Bone ingrowth and medial tibial collapse analysis using finite element method in cementless tibial component of primary total knee arthroplasty

Abstract

Our ageing, and increasingly overweight population demands better implant designs and testing methods. More realistic finite element method (FEM) models are a great approach to reduce costs of the implant design process. FEM models could be used to evaluate implant performance against lack of bone ingrowth and medial tibial collapse. Failed bone ingrowth of the tibial component can result in early loosening, suggested to occur due to high micromotions at the implant interface. Additionally, post-operative misalignment, high patient BMI, and stumbling accidents cause medial tibial collapse. These phenomena have been assessed via FEM, where a realistic simulation, adequate constitutive model, loads, and boundary conditions must be selected. Also, the implantation process must be included to account for bone deformations. The purpose of this study was to investigate which constitutive model better predicts implantation and subsequent micromotions, bone ingrowth, and medial collapse.

A FEM model was created from a CT-scanned tibia implanted with a Monoblock and a Persona (Zimmer, Inc., Warsaw, IN) trabecular metal tibial components. Four activities were considered. Four different heterogeneous material models were used: A linear elastic (LE), a softening Von Mises (sVM) model, an ideal isotropic crushable foam (iICF) model, and a hardening isotropic crushable foam Model (hICF) model. The hardening function of the latter model was mathematically demonstrated and validated against existing data. Implantation was performed prior to every analysis. The resulting micromotions were compared to an ingrowth threshold of 40 um to estimate extent of ingrowth. The same material models were used to evaluate medial collapse under stumbling conditions. The ingrowth results of the Monoblock were compared to retrieval. Implant performance was evaluated between the Persona and NexGen.

The hardening function was able to predict yield when compared to experimental data. For the implantation simulations, the sVM model presented the most volume of plastic elements around the implant. The hICF and the sVM models were the best to predict ingrowth, where the latter under-predicted ingrowth and the former over-predicted it. The LE model results were incapable of predicting ingrowth, especially in the regions where press-fit conditions should be present. For medial tibial collapse, the sVM model results presented structural instabilities at relatively low loading thresholds. The iICF model results were incapable to predict medial collapse due to material instabilities.
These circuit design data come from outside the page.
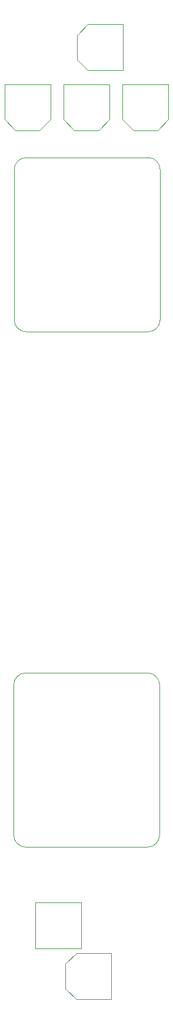
<source format=gbr>
G04*
G04 #@! TF.GenerationSoftware,Altium Limited,Altium Designer,25.0.2 (28)*
G04*
G04 Layer_Color=32768*
%FSLAX25Y25*%
%MOIN*%
G70*
G04*
G04 #@! TF.SameCoordinates,7C83500D-BFB9-469C-A41D-0C693C3E1856*
G04*
G04*
G04 #@! TF.FilePolarity,Positive*
G04*
G01*
G75*
%ADD12C,0.00394*%
D12*
X613685Y453532D02*
G03*
X620575Y446642I6890J0D01*
G01*
Y545067D02*
G03*
X613685Y538178I0J-6890D01*
G01*
X696362D02*
G03*
X689472Y545067I-6890J0D01*
G01*
Y446642D02*
G03*
X696362Y453532I-0J6890D01*
G01*
X613386Y162500D02*
G03*
X620276Y155610I6890J0D01*
G01*
Y254035D02*
G03*
X613386Y247146I0J-6890D01*
G01*
X696063D02*
G03*
X689173Y254035I-6890J0D01*
G01*
Y155610D02*
G03*
X696063Y162500I-0J6890D01*
G01*
X651772Y98228D02*
Y124213D01*
X625787D02*
X651772D01*
X625787Y98228D02*
Y124213D01*
Y98228D02*
X651772D01*
X613685Y453532D02*
Y538178D01*
X620575Y446642D02*
X689472D01*
X696362Y453532D02*
Y538178D01*
X620575Y545067D02*
X689472D01*
X641636Y566635D02*
Y586517D01*
Y566635D02*
X647738Y560533D01*
X661517Y560533D02*
X667620Y566635D01*
X647738Y560533D02*
X661517D01*
X667620Y566635D02*
X667620Y586517D01*
X641636Y586517D02*
X667620Y586517D01*
X655316Y620276D02*
X675198Y620276D01*
X649213Y614173D02*
X655316Y620276D01*
X649213Y600394D02*
X655316Y594291D01*
X649213Y600394D02*
X649213Y614173D01*
X655316Y594291D02*
X675198Y594291D01*
X675198Y620276D01*
X608171Y586517D02*
X608171Y566635D01*
X614273Y560533D01*
X628053D02*
X634155Y566635D01*
X614273Y560533D02*
X628053D01*
X634155Y586517D02*
X634155Y566635D01*
X608171Y586517D02*
X634155Y586517D01*
X648819Y95669D02*
X668702Y95669D01*
X642717Y89567D02*
X648819Y95669D01*
X642717Y75787D02*
X648819Y69685D01*
X642717Y75787D02*
Y89567D01*
X648819Y69685D02*
X668701D01*
X668702Y95669D01*
X613386Y162500D02*
Y247146D01*
X620276Y155610D02*
X689173D01*
X696063Y162500D02*
Y247146D01*
X620276Y254035D02*
X689173D01*
X675100Y586517D02*
X701084Y586517D01*
Y566635D02*
Y586517D01*
X681202Y560533D02*
X694982Y560533D01*
X701084Y566635D01*
X675100Y566635D02*
X681202Y560533D01*
X675100Y586517D02*
X675100Y566635D01*
M02*

</source>
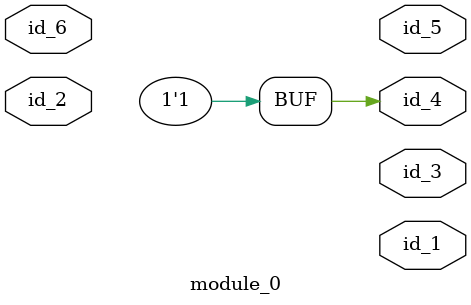
<source format=v>
module module_0 (
    id_1,
    id_2,
    id_3,
    id_4,
    id_5,
    id_6
);
  input id_6;
  output id_5;
  output id_4;
  output id_3;
  input id_2;
  output id_1;
  assign id_4 = 1;
endmodule

</source>
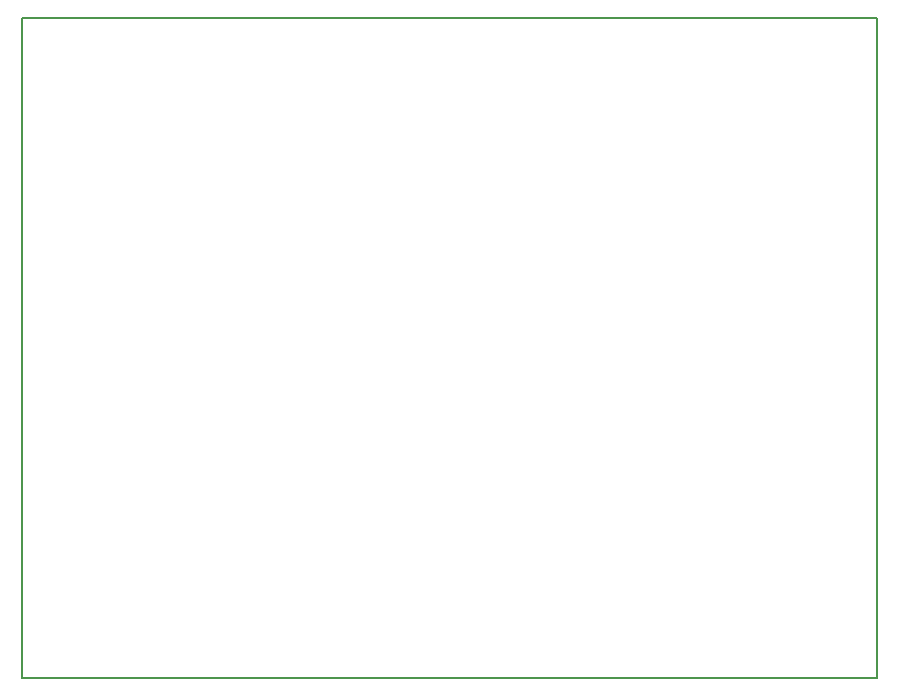
<source format=gbr>
G04 #@! TF.FileFunction,Profile,NP*
%FSLAX46Y46*%
G04 Gerber Fmt 4.6, Leading zero omitted, Abs format (unit mm)*
G04 Created by KiCad (PCBNEW 4.0.7) date 05/06/18 20:10:14*
%MOMM*%
%LPD*%
G01*
G04 APERTURE LIST*
%ADD10C,0.100000*%
%ADD11C,0.150000*%
G04 APERTURE END LIST*
D10*
D11*
X215900000Y-147320000D02*
X215900000Y-91440000D01*
X143510000Y-147320000D02*
X215900000Y-147320000D01*
X143510000Y-91440000D02*
X143510000Y-147320000D01*
X215900000Y-91440000D02*
X143510000Y-91440000D01*
M02*

</source>
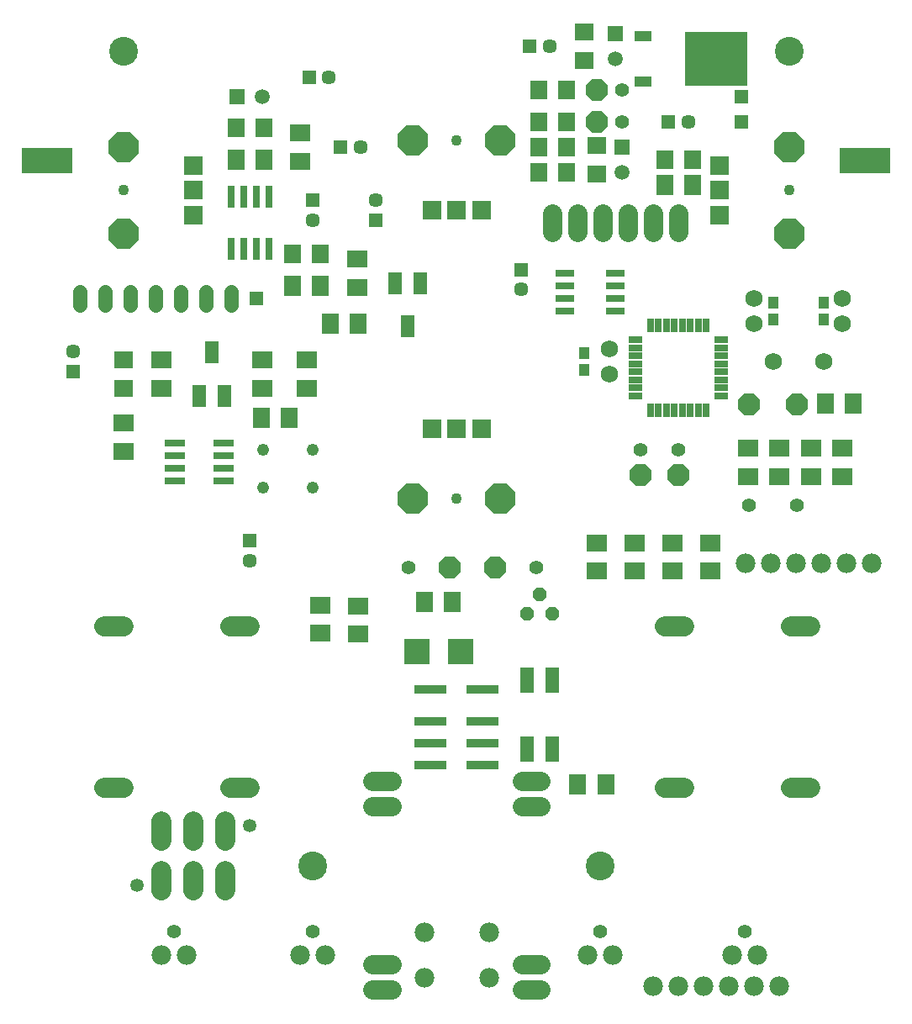
<source format=gbr>
G04 EAGLE Gerber X2 export*
%TF.Part,Single*%
%TF.FileFunction,Soldermask,Top,1*%
%TF.FilePolarity,Positive*%
%TF.GenerationSoftware,Autodesk,EAGLE,9.2.2*%
%TF.CreationDate,2019-03-12T13:45:00Z*%
G75*
%MOMM*%
%FSLAX34Y34*%
%LPD*%
%INSoldermask Top*%
%AMOC8*
5,1,8,0,0,1.08239X$1,22.5*%
G01*
%ADD10R,1.451600X1.451600*%
%ADD11C,1.451600*%
%ADD12R,1.101600X1.201600*%
%ADD13C,1.752600*%
%ADD14R,1.901600X1.701600*%
%ADD15C,1.244600*%
%ADD16R,1.701600X1.901600*%
%ADD17C,1.509600*%
%ADD18R,1.509600X1.509600*%
%ADD19R,0.711200X2.311400*%
%ADD20C,1.981200*%
%ADD21R,1.701600X2.101600*%
%ADD22R,2.101600X1.701600*%
%ADD23R,1.422400X2.286000*%
%ADD24R,1.981200X1.981200*%
%ADD25P,3.357141X8X22.500000*%
%ADD26C,1.101600*%
%ADD27R,1.422400X1.422400*%
%ADD28C,1.422400*%
%ADD29R,2.082800X0.660400*%
%ADD30R,1.371600X0.660400*%
%ADD31R,0.660400X1.371600*%
%ADD32P,3.357141X8X112.500000*%
%ADD33P,3.357141X8X202.500000*%
%ADD34P,3.357141X8X292.500000*%
%ADD35R,3.201600X0.901600*%
%ADD36R,1.371600X2.641600*%
%ADD37C,2.051600*%
%ADD38R,1.701600X1.101600*%
%ADD39R,6.301600X5.501600*%
%ADD40P,2.446851X8X22.500000*%
%ADD41R,2.501600X2.501600*%
%ADD42R,1.371600X1.371600*%
%ADD43C,1.351600*%
%ADD44C,1.981200*%
%ADD45C,2.901600*%
%ADD46R,5.181600X2.641600*%
%ADD47P,1.539592X8X22.500000*%
%ADD48R,1.821600X0.701600*%
%ADD49C,1.401600*%
%ADD50P,2.446851X8X202.500000*%


D10*
X55900Y637700D03*
D11*
X55900Y657700D03*
D10*
X360700Y790100D03*
D11*
X360700Y810100D03*
D10*
X297200Y810100D03*
D11*
X297200Y790100D03*
D12*
X811550Y707000D03*
X811550Y690000D03*
X760750Y707000D03*
X760750Y690000D03*
D13*
X595650Y635000D03*
X595650Y660400D03*
D10*
X325300Y863600D03*
D11*
X345300Y863600D03*
D14*
X106700Y649000D03*
X106700Y621000D03*
D15*
X296800Y520700D03*
X246800Y520700D03*
D10*
X293550Y933450D03*
D11*
X313550Y933450D03*
D16*
X247700Y882650D03*
X219700Y882650D03*
X276850Y755650D03*
X304850Y755650D03*
D17*
X246400Y914400D03*
D18*
X221000Y914400D03*
D19*
X214650Y761238D03*
X227350Y761238D03*
X240050Y761238D03*
X252750Y761238D03*
X252750Y813562D03*
X240050Y813562D03*
X227350Y813562D03*
X214650Y813562D03*
D20*
X538500Y796798D02*
X538500Y778002D01*
X563900Y778002D02*
X563900Y796798D01*
X589300Y796798D02*
X589300Y778002D01*
X614700Y778002D02*
X614700Y796798D01*
X640100Y796798D02*
X640100Y778002D01*
X665500Y778002D02*
X665500Y796798D01*
D21*
X219700Y850900D03*
X247700Y850900D03*
X276850Y723900D03*
X304850Y723900D03*
X314950Y685800D03*
X342950Y685800D03*
D22*
X341650Y750600D03*
X341650Y722600D03*
D23*
X405180Y726850D03*
X392450Y682850D03*
X379720Y726850D03*
D21*
X679500Y825500D03*
X651500Y825500D03*
D22*
X284500Y877600D03*
X284500Y849600D03*
X144800Y621000D03*
X144800Y649000D03*
D21*
X245100Y590550D03*
X273100Y590550D03*
D22*
X342926Y401539D03*
X342926Y373539D03*
X106700Y557500D03*
X106700Y585500D03*
X290850Y649000D03*
X290850Y621000D03*
X246400Y649000D03*
X246400Y621000D03*
D23*
X182870Y613000D03*
X195600Y657000D03*
X208330Y613000D03*
D24*
X177000Y845000D03*
X177000Y820000D03*
X177000Y795000D03*
D25*
X107000Y864000D03*
X107000Y776000D03*
D26*
X107000Y820000D03*
D27*
X240050Y711200D03*
D28*
X214650Y717804D02*
X214650Y704596D01*
X189250Y704596D02*
X189250Y717804D01*
X163850Y717804D02*
X163850Y704596D01*
X138450Y704596D02*
X138450Y717804D01*
X113050Y717804D02*
X113050Y704596D01*
X87650Y704596D02*
X87650Y717804D01*
X62250Y717804D02*
X62250Y704596D01*
D29*
X207538Y527050D03*
X207538Y539750D03*
X207538Y552450D03*
X207538Y565150D03*
X158262Y565150D03*
X158262Y552450D03*
X158262Y539750D03*
X158262Y527050D03*
D30*
X708426Y613350D03*
X708426Y621350D03*
X708426Y629350D03*
X708426Y637350D03*
X708426Y645350D03*
X708426Y653350D03*
X708426Y661350D03*
X708426Y669350D03*
D31*
X693500Y684276D03*
X685500Y684276D03*
X677500Y684276D03*
X669500Y684276D03*
X661500Y684276D03*
X653500Y684276D03*
X645500Y684276D03*
X637500Y684276D03*
D30*
X622574Y669350D03*
X622574Y661350D03*
X622574Y653350D03*
X622574Y645350D03*
X622574Y637350D03*
X622574Y629350D03*
X622574Y621350D03*
X622574Y613350D03*
D31*
X637500Y598424D03*
X645500Y598424D03*
X653500Y598424D03*
X661500Y598424D03*
X669500Y598424D03*
X677500Y598424D03*
X685500Y598424D03*
X693500Y598424D03*
D13*
X760750Y647700D03*
X811550Y647700D03*
D22*
X767100Y532100D03*
X767100Y560100D03*
X798850Y532100D03*
X798850Y560100D03*
X830600Y532100D03*
X830600Y560100D03*
X735350Y532100D03*
X735350Y560100D03*
D24*
X417000Y580000D03*
X442000Y580000D03*
X467000Y580000D03*
D32*
X398000Y510000D03*
X486000Y510000D03*
D26*
X442000Y510000D03*
D24*
X707000Y795000D03*
X707000Y820000D03*
X707000Y845000D03*
D33*
X777000Y776000D03*
X777000Y864000D03*
D26*
X777000Y820000D03*
D24*
X467000Y800000D03*
X442000Y800000D03*
X417000Y800000D03*
D34*
X486000Y870000D03*
X398000Y870000D03*
D26*
X442000Y870000D03*
D22*
X304399Y374155D03*
X304399Y402155D03*
D21*
X437489Y405703D03*
X409489Y405703D03*
D35*
X415261Y317400D03*
X415261Y285400D03*
X415261Y263400D03*
X415261Y241400D03*
X468261Y317400D03*
X468261Y285400D03*
X468261Y263400D03*
X468261Y241400D03*
D36*
X538500Y327100D03*
X513100Y327100D03*
X513100Y257100D03*
X538500Y257100D03*
D22*
X582950Y464850D03*
X582950Y436850D03*
X621050Y436850D03*
X621050Y464850D03*
X659150Y436850D03*
X659150Y464850D03*
D37*
X106250Y218850D02*
X86750Y218850D01*
X86750Y381150D02*
X106250Y381150D01*
X213750Y218850D02*
X233250Y218850D01*
X233250Y381150D02*
X213750Y381150D01*
X778750Y381150D02*
X798250Y381150D01*
X798250Y218850D02*
X778750Y218850D01*
X671250Y381150D02*
X651750Y381150D01*
X651750Y218850D02*
X671250Y218850D01*
D16*
X651500Y850900D03*
X679500Y850900D03*
D10*
X655500Y889000D03*
D11*
X675500Y889000D03*
D10*
X515800Y965200D03*
D11*
X535800Y965200D03*
D14*
X570250Y979200D03*
X570250Y951200D03*
D17*
X608350Y838200D03*
D18*
X608350Y863600D03*
D17*
X602000Y952500D03*
D18*
X602000Y977900D03*
D38*
X630200Y975300D03*
X630200Y929700D03*
D39*
X703200Y952500D03*
D10*
X233700Y467200D03*
D11*
X233700Y447200D03*
D21*
X564237Y221972D03*
X592237Y221972D03*
D15*
X296800Y558800D03*
X246800Y558800D03*
D16*
X524500Y889000D03*
X552500Y889000D03*
X524500Y863600D03*
X552500Y863600D03*
X524500Y838200D03*
X552500Y838200D03*
D14*
X582950Y864900D03*
X582950Y836900D03*
D40*
X627400Y533400D03*
X665500Y533400D03*
X582950Y920750D03*
X582950Y889000D03*
D41*
X402200Y355600D03*
X446200Y355600D03*
D42*
X729000Y914400D03*
X729000Y889000D03*
D37*
X145000Y135000D02*
X145000Y115500D01*
X177000Y115500D02*
X177000Y135000D01*
X209000Y135000D02*
X209000Y115500D01*
X209000Y165000D02*
X209000Y184500D01*
X177000Y184500D02*
X177000Y165000D01*
X145000Y165000D02*
X145000Y184500D01*
D43*
X120000Y120000D03*
X234000Y180000D03*
D44*
X474512Y72606D03*
X409488Y72606D03*
X474512Y27394D03*
X409488Y27394D03*
X170200Y50000D03*
X144800Y50000D03*
X309900Y50000D03*
X284500Y50000D03*
X599700Y50000D03*
X574300Y50000D03*
X744700Y50000D03*
X719300Y50000D03*
D22*
X697250Y436850D03*
X697250Y464850D03*
D45*
X107000Y960000D03*
X777000Y960000D03*
D16*
X552500Y920750D03*
X524500Y920750D03*
D46*
X853134Y850000D03*
X29946Y850000D03*
D47*
X538500Y393700D03*
X525800Y412750D03*
X513100Y393700D03*
D13*
X741700Y711200D03*
X741700Y685800D03*
X830600Y711200D03*
X830600Y685800D03*
D12*
X570250Y639200D03*
X570250Y656200D03*
D45*
X297000Y140000D03*
X587000Y140000D03*
D48*
X602000Y698500D03*
X602000Y711200D03*
X602000Y723900D03*
X602000Y736600D03*
X551200Y736600D03*
X551200Y723900D03*
X551200Y711200D03*
X551200Y698500D03*
D10*
X506750Y740250D03*
D11*
X506750Y720250D03*
D49*
X608350Y889000D03*
X608350Y920750D03*
X627400Y558800D03*
X665500Y558800D03*
D50*
X785183Y604258D03*
D40*
X736512Y604258D03*
D49*
X785183Y502936D03*
X736512Y502936D03*
D21*
X813494Y605553D03*
X841494Y605553D03*
D49*
X393696Y440002D03*
X522315Y440002D03*
D40*
X435510Y440002D03*
X480500Y440002D03*
D20*
X507602Y200000D02*
X526398Y200000D01*
X526398Y225400D02*
X507602Y225400D01*
X376398Y200000D02*
X357602Y200000D01*
X357602Y225400D02*
X376398Y225400D01*
X507602Y15000D02*
X526398Y15000D01*
X526398Y40400D02*
X507602Y40400D01*
X376398Y15000D02*
X357602Y15000D01*
X357602Y40400D02*
X376398Y40400D01*
D44*
X766746Y18896D03*
X741346Y18896D03*
X715946Y18896D03*
X690546Y18896D03*
X665146Y18896D03*
X639746Y18896D03*
X860263Y444561D03*
X834863Y444561D03*
X809463Y444561D03*
X784063Y444561D03*
X758663Y444561D03*
X733263Y444561D03*
D49*
X157500Y74000D03*
X297200Y74000D03*
X587000Y74000D03*
X732000Y74000D03*
M02*

</source>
The hICF model was able to predict collapse without instabilities.

Implantation results demonstrate the importance of using ICF plastic models in cementless implant analysis, as it provides the necessary contact stresses around the implant interface. Bone ingrowth results of every material model were not equivalent to the retrieval data, suggesting extra modelling considerations are required. Using a sVM or a hICF model is suggested for micromotions and ingrowth research. Ingrowth results show that the complexity of the plastic models was enough to predict that the Persona implant was not going to outperform the NexGen. Differences in collapse behaviour between material models showed important instabilities that must be considered in future medial collapse studies. Further research is required to realistically simulate the studied phenomena.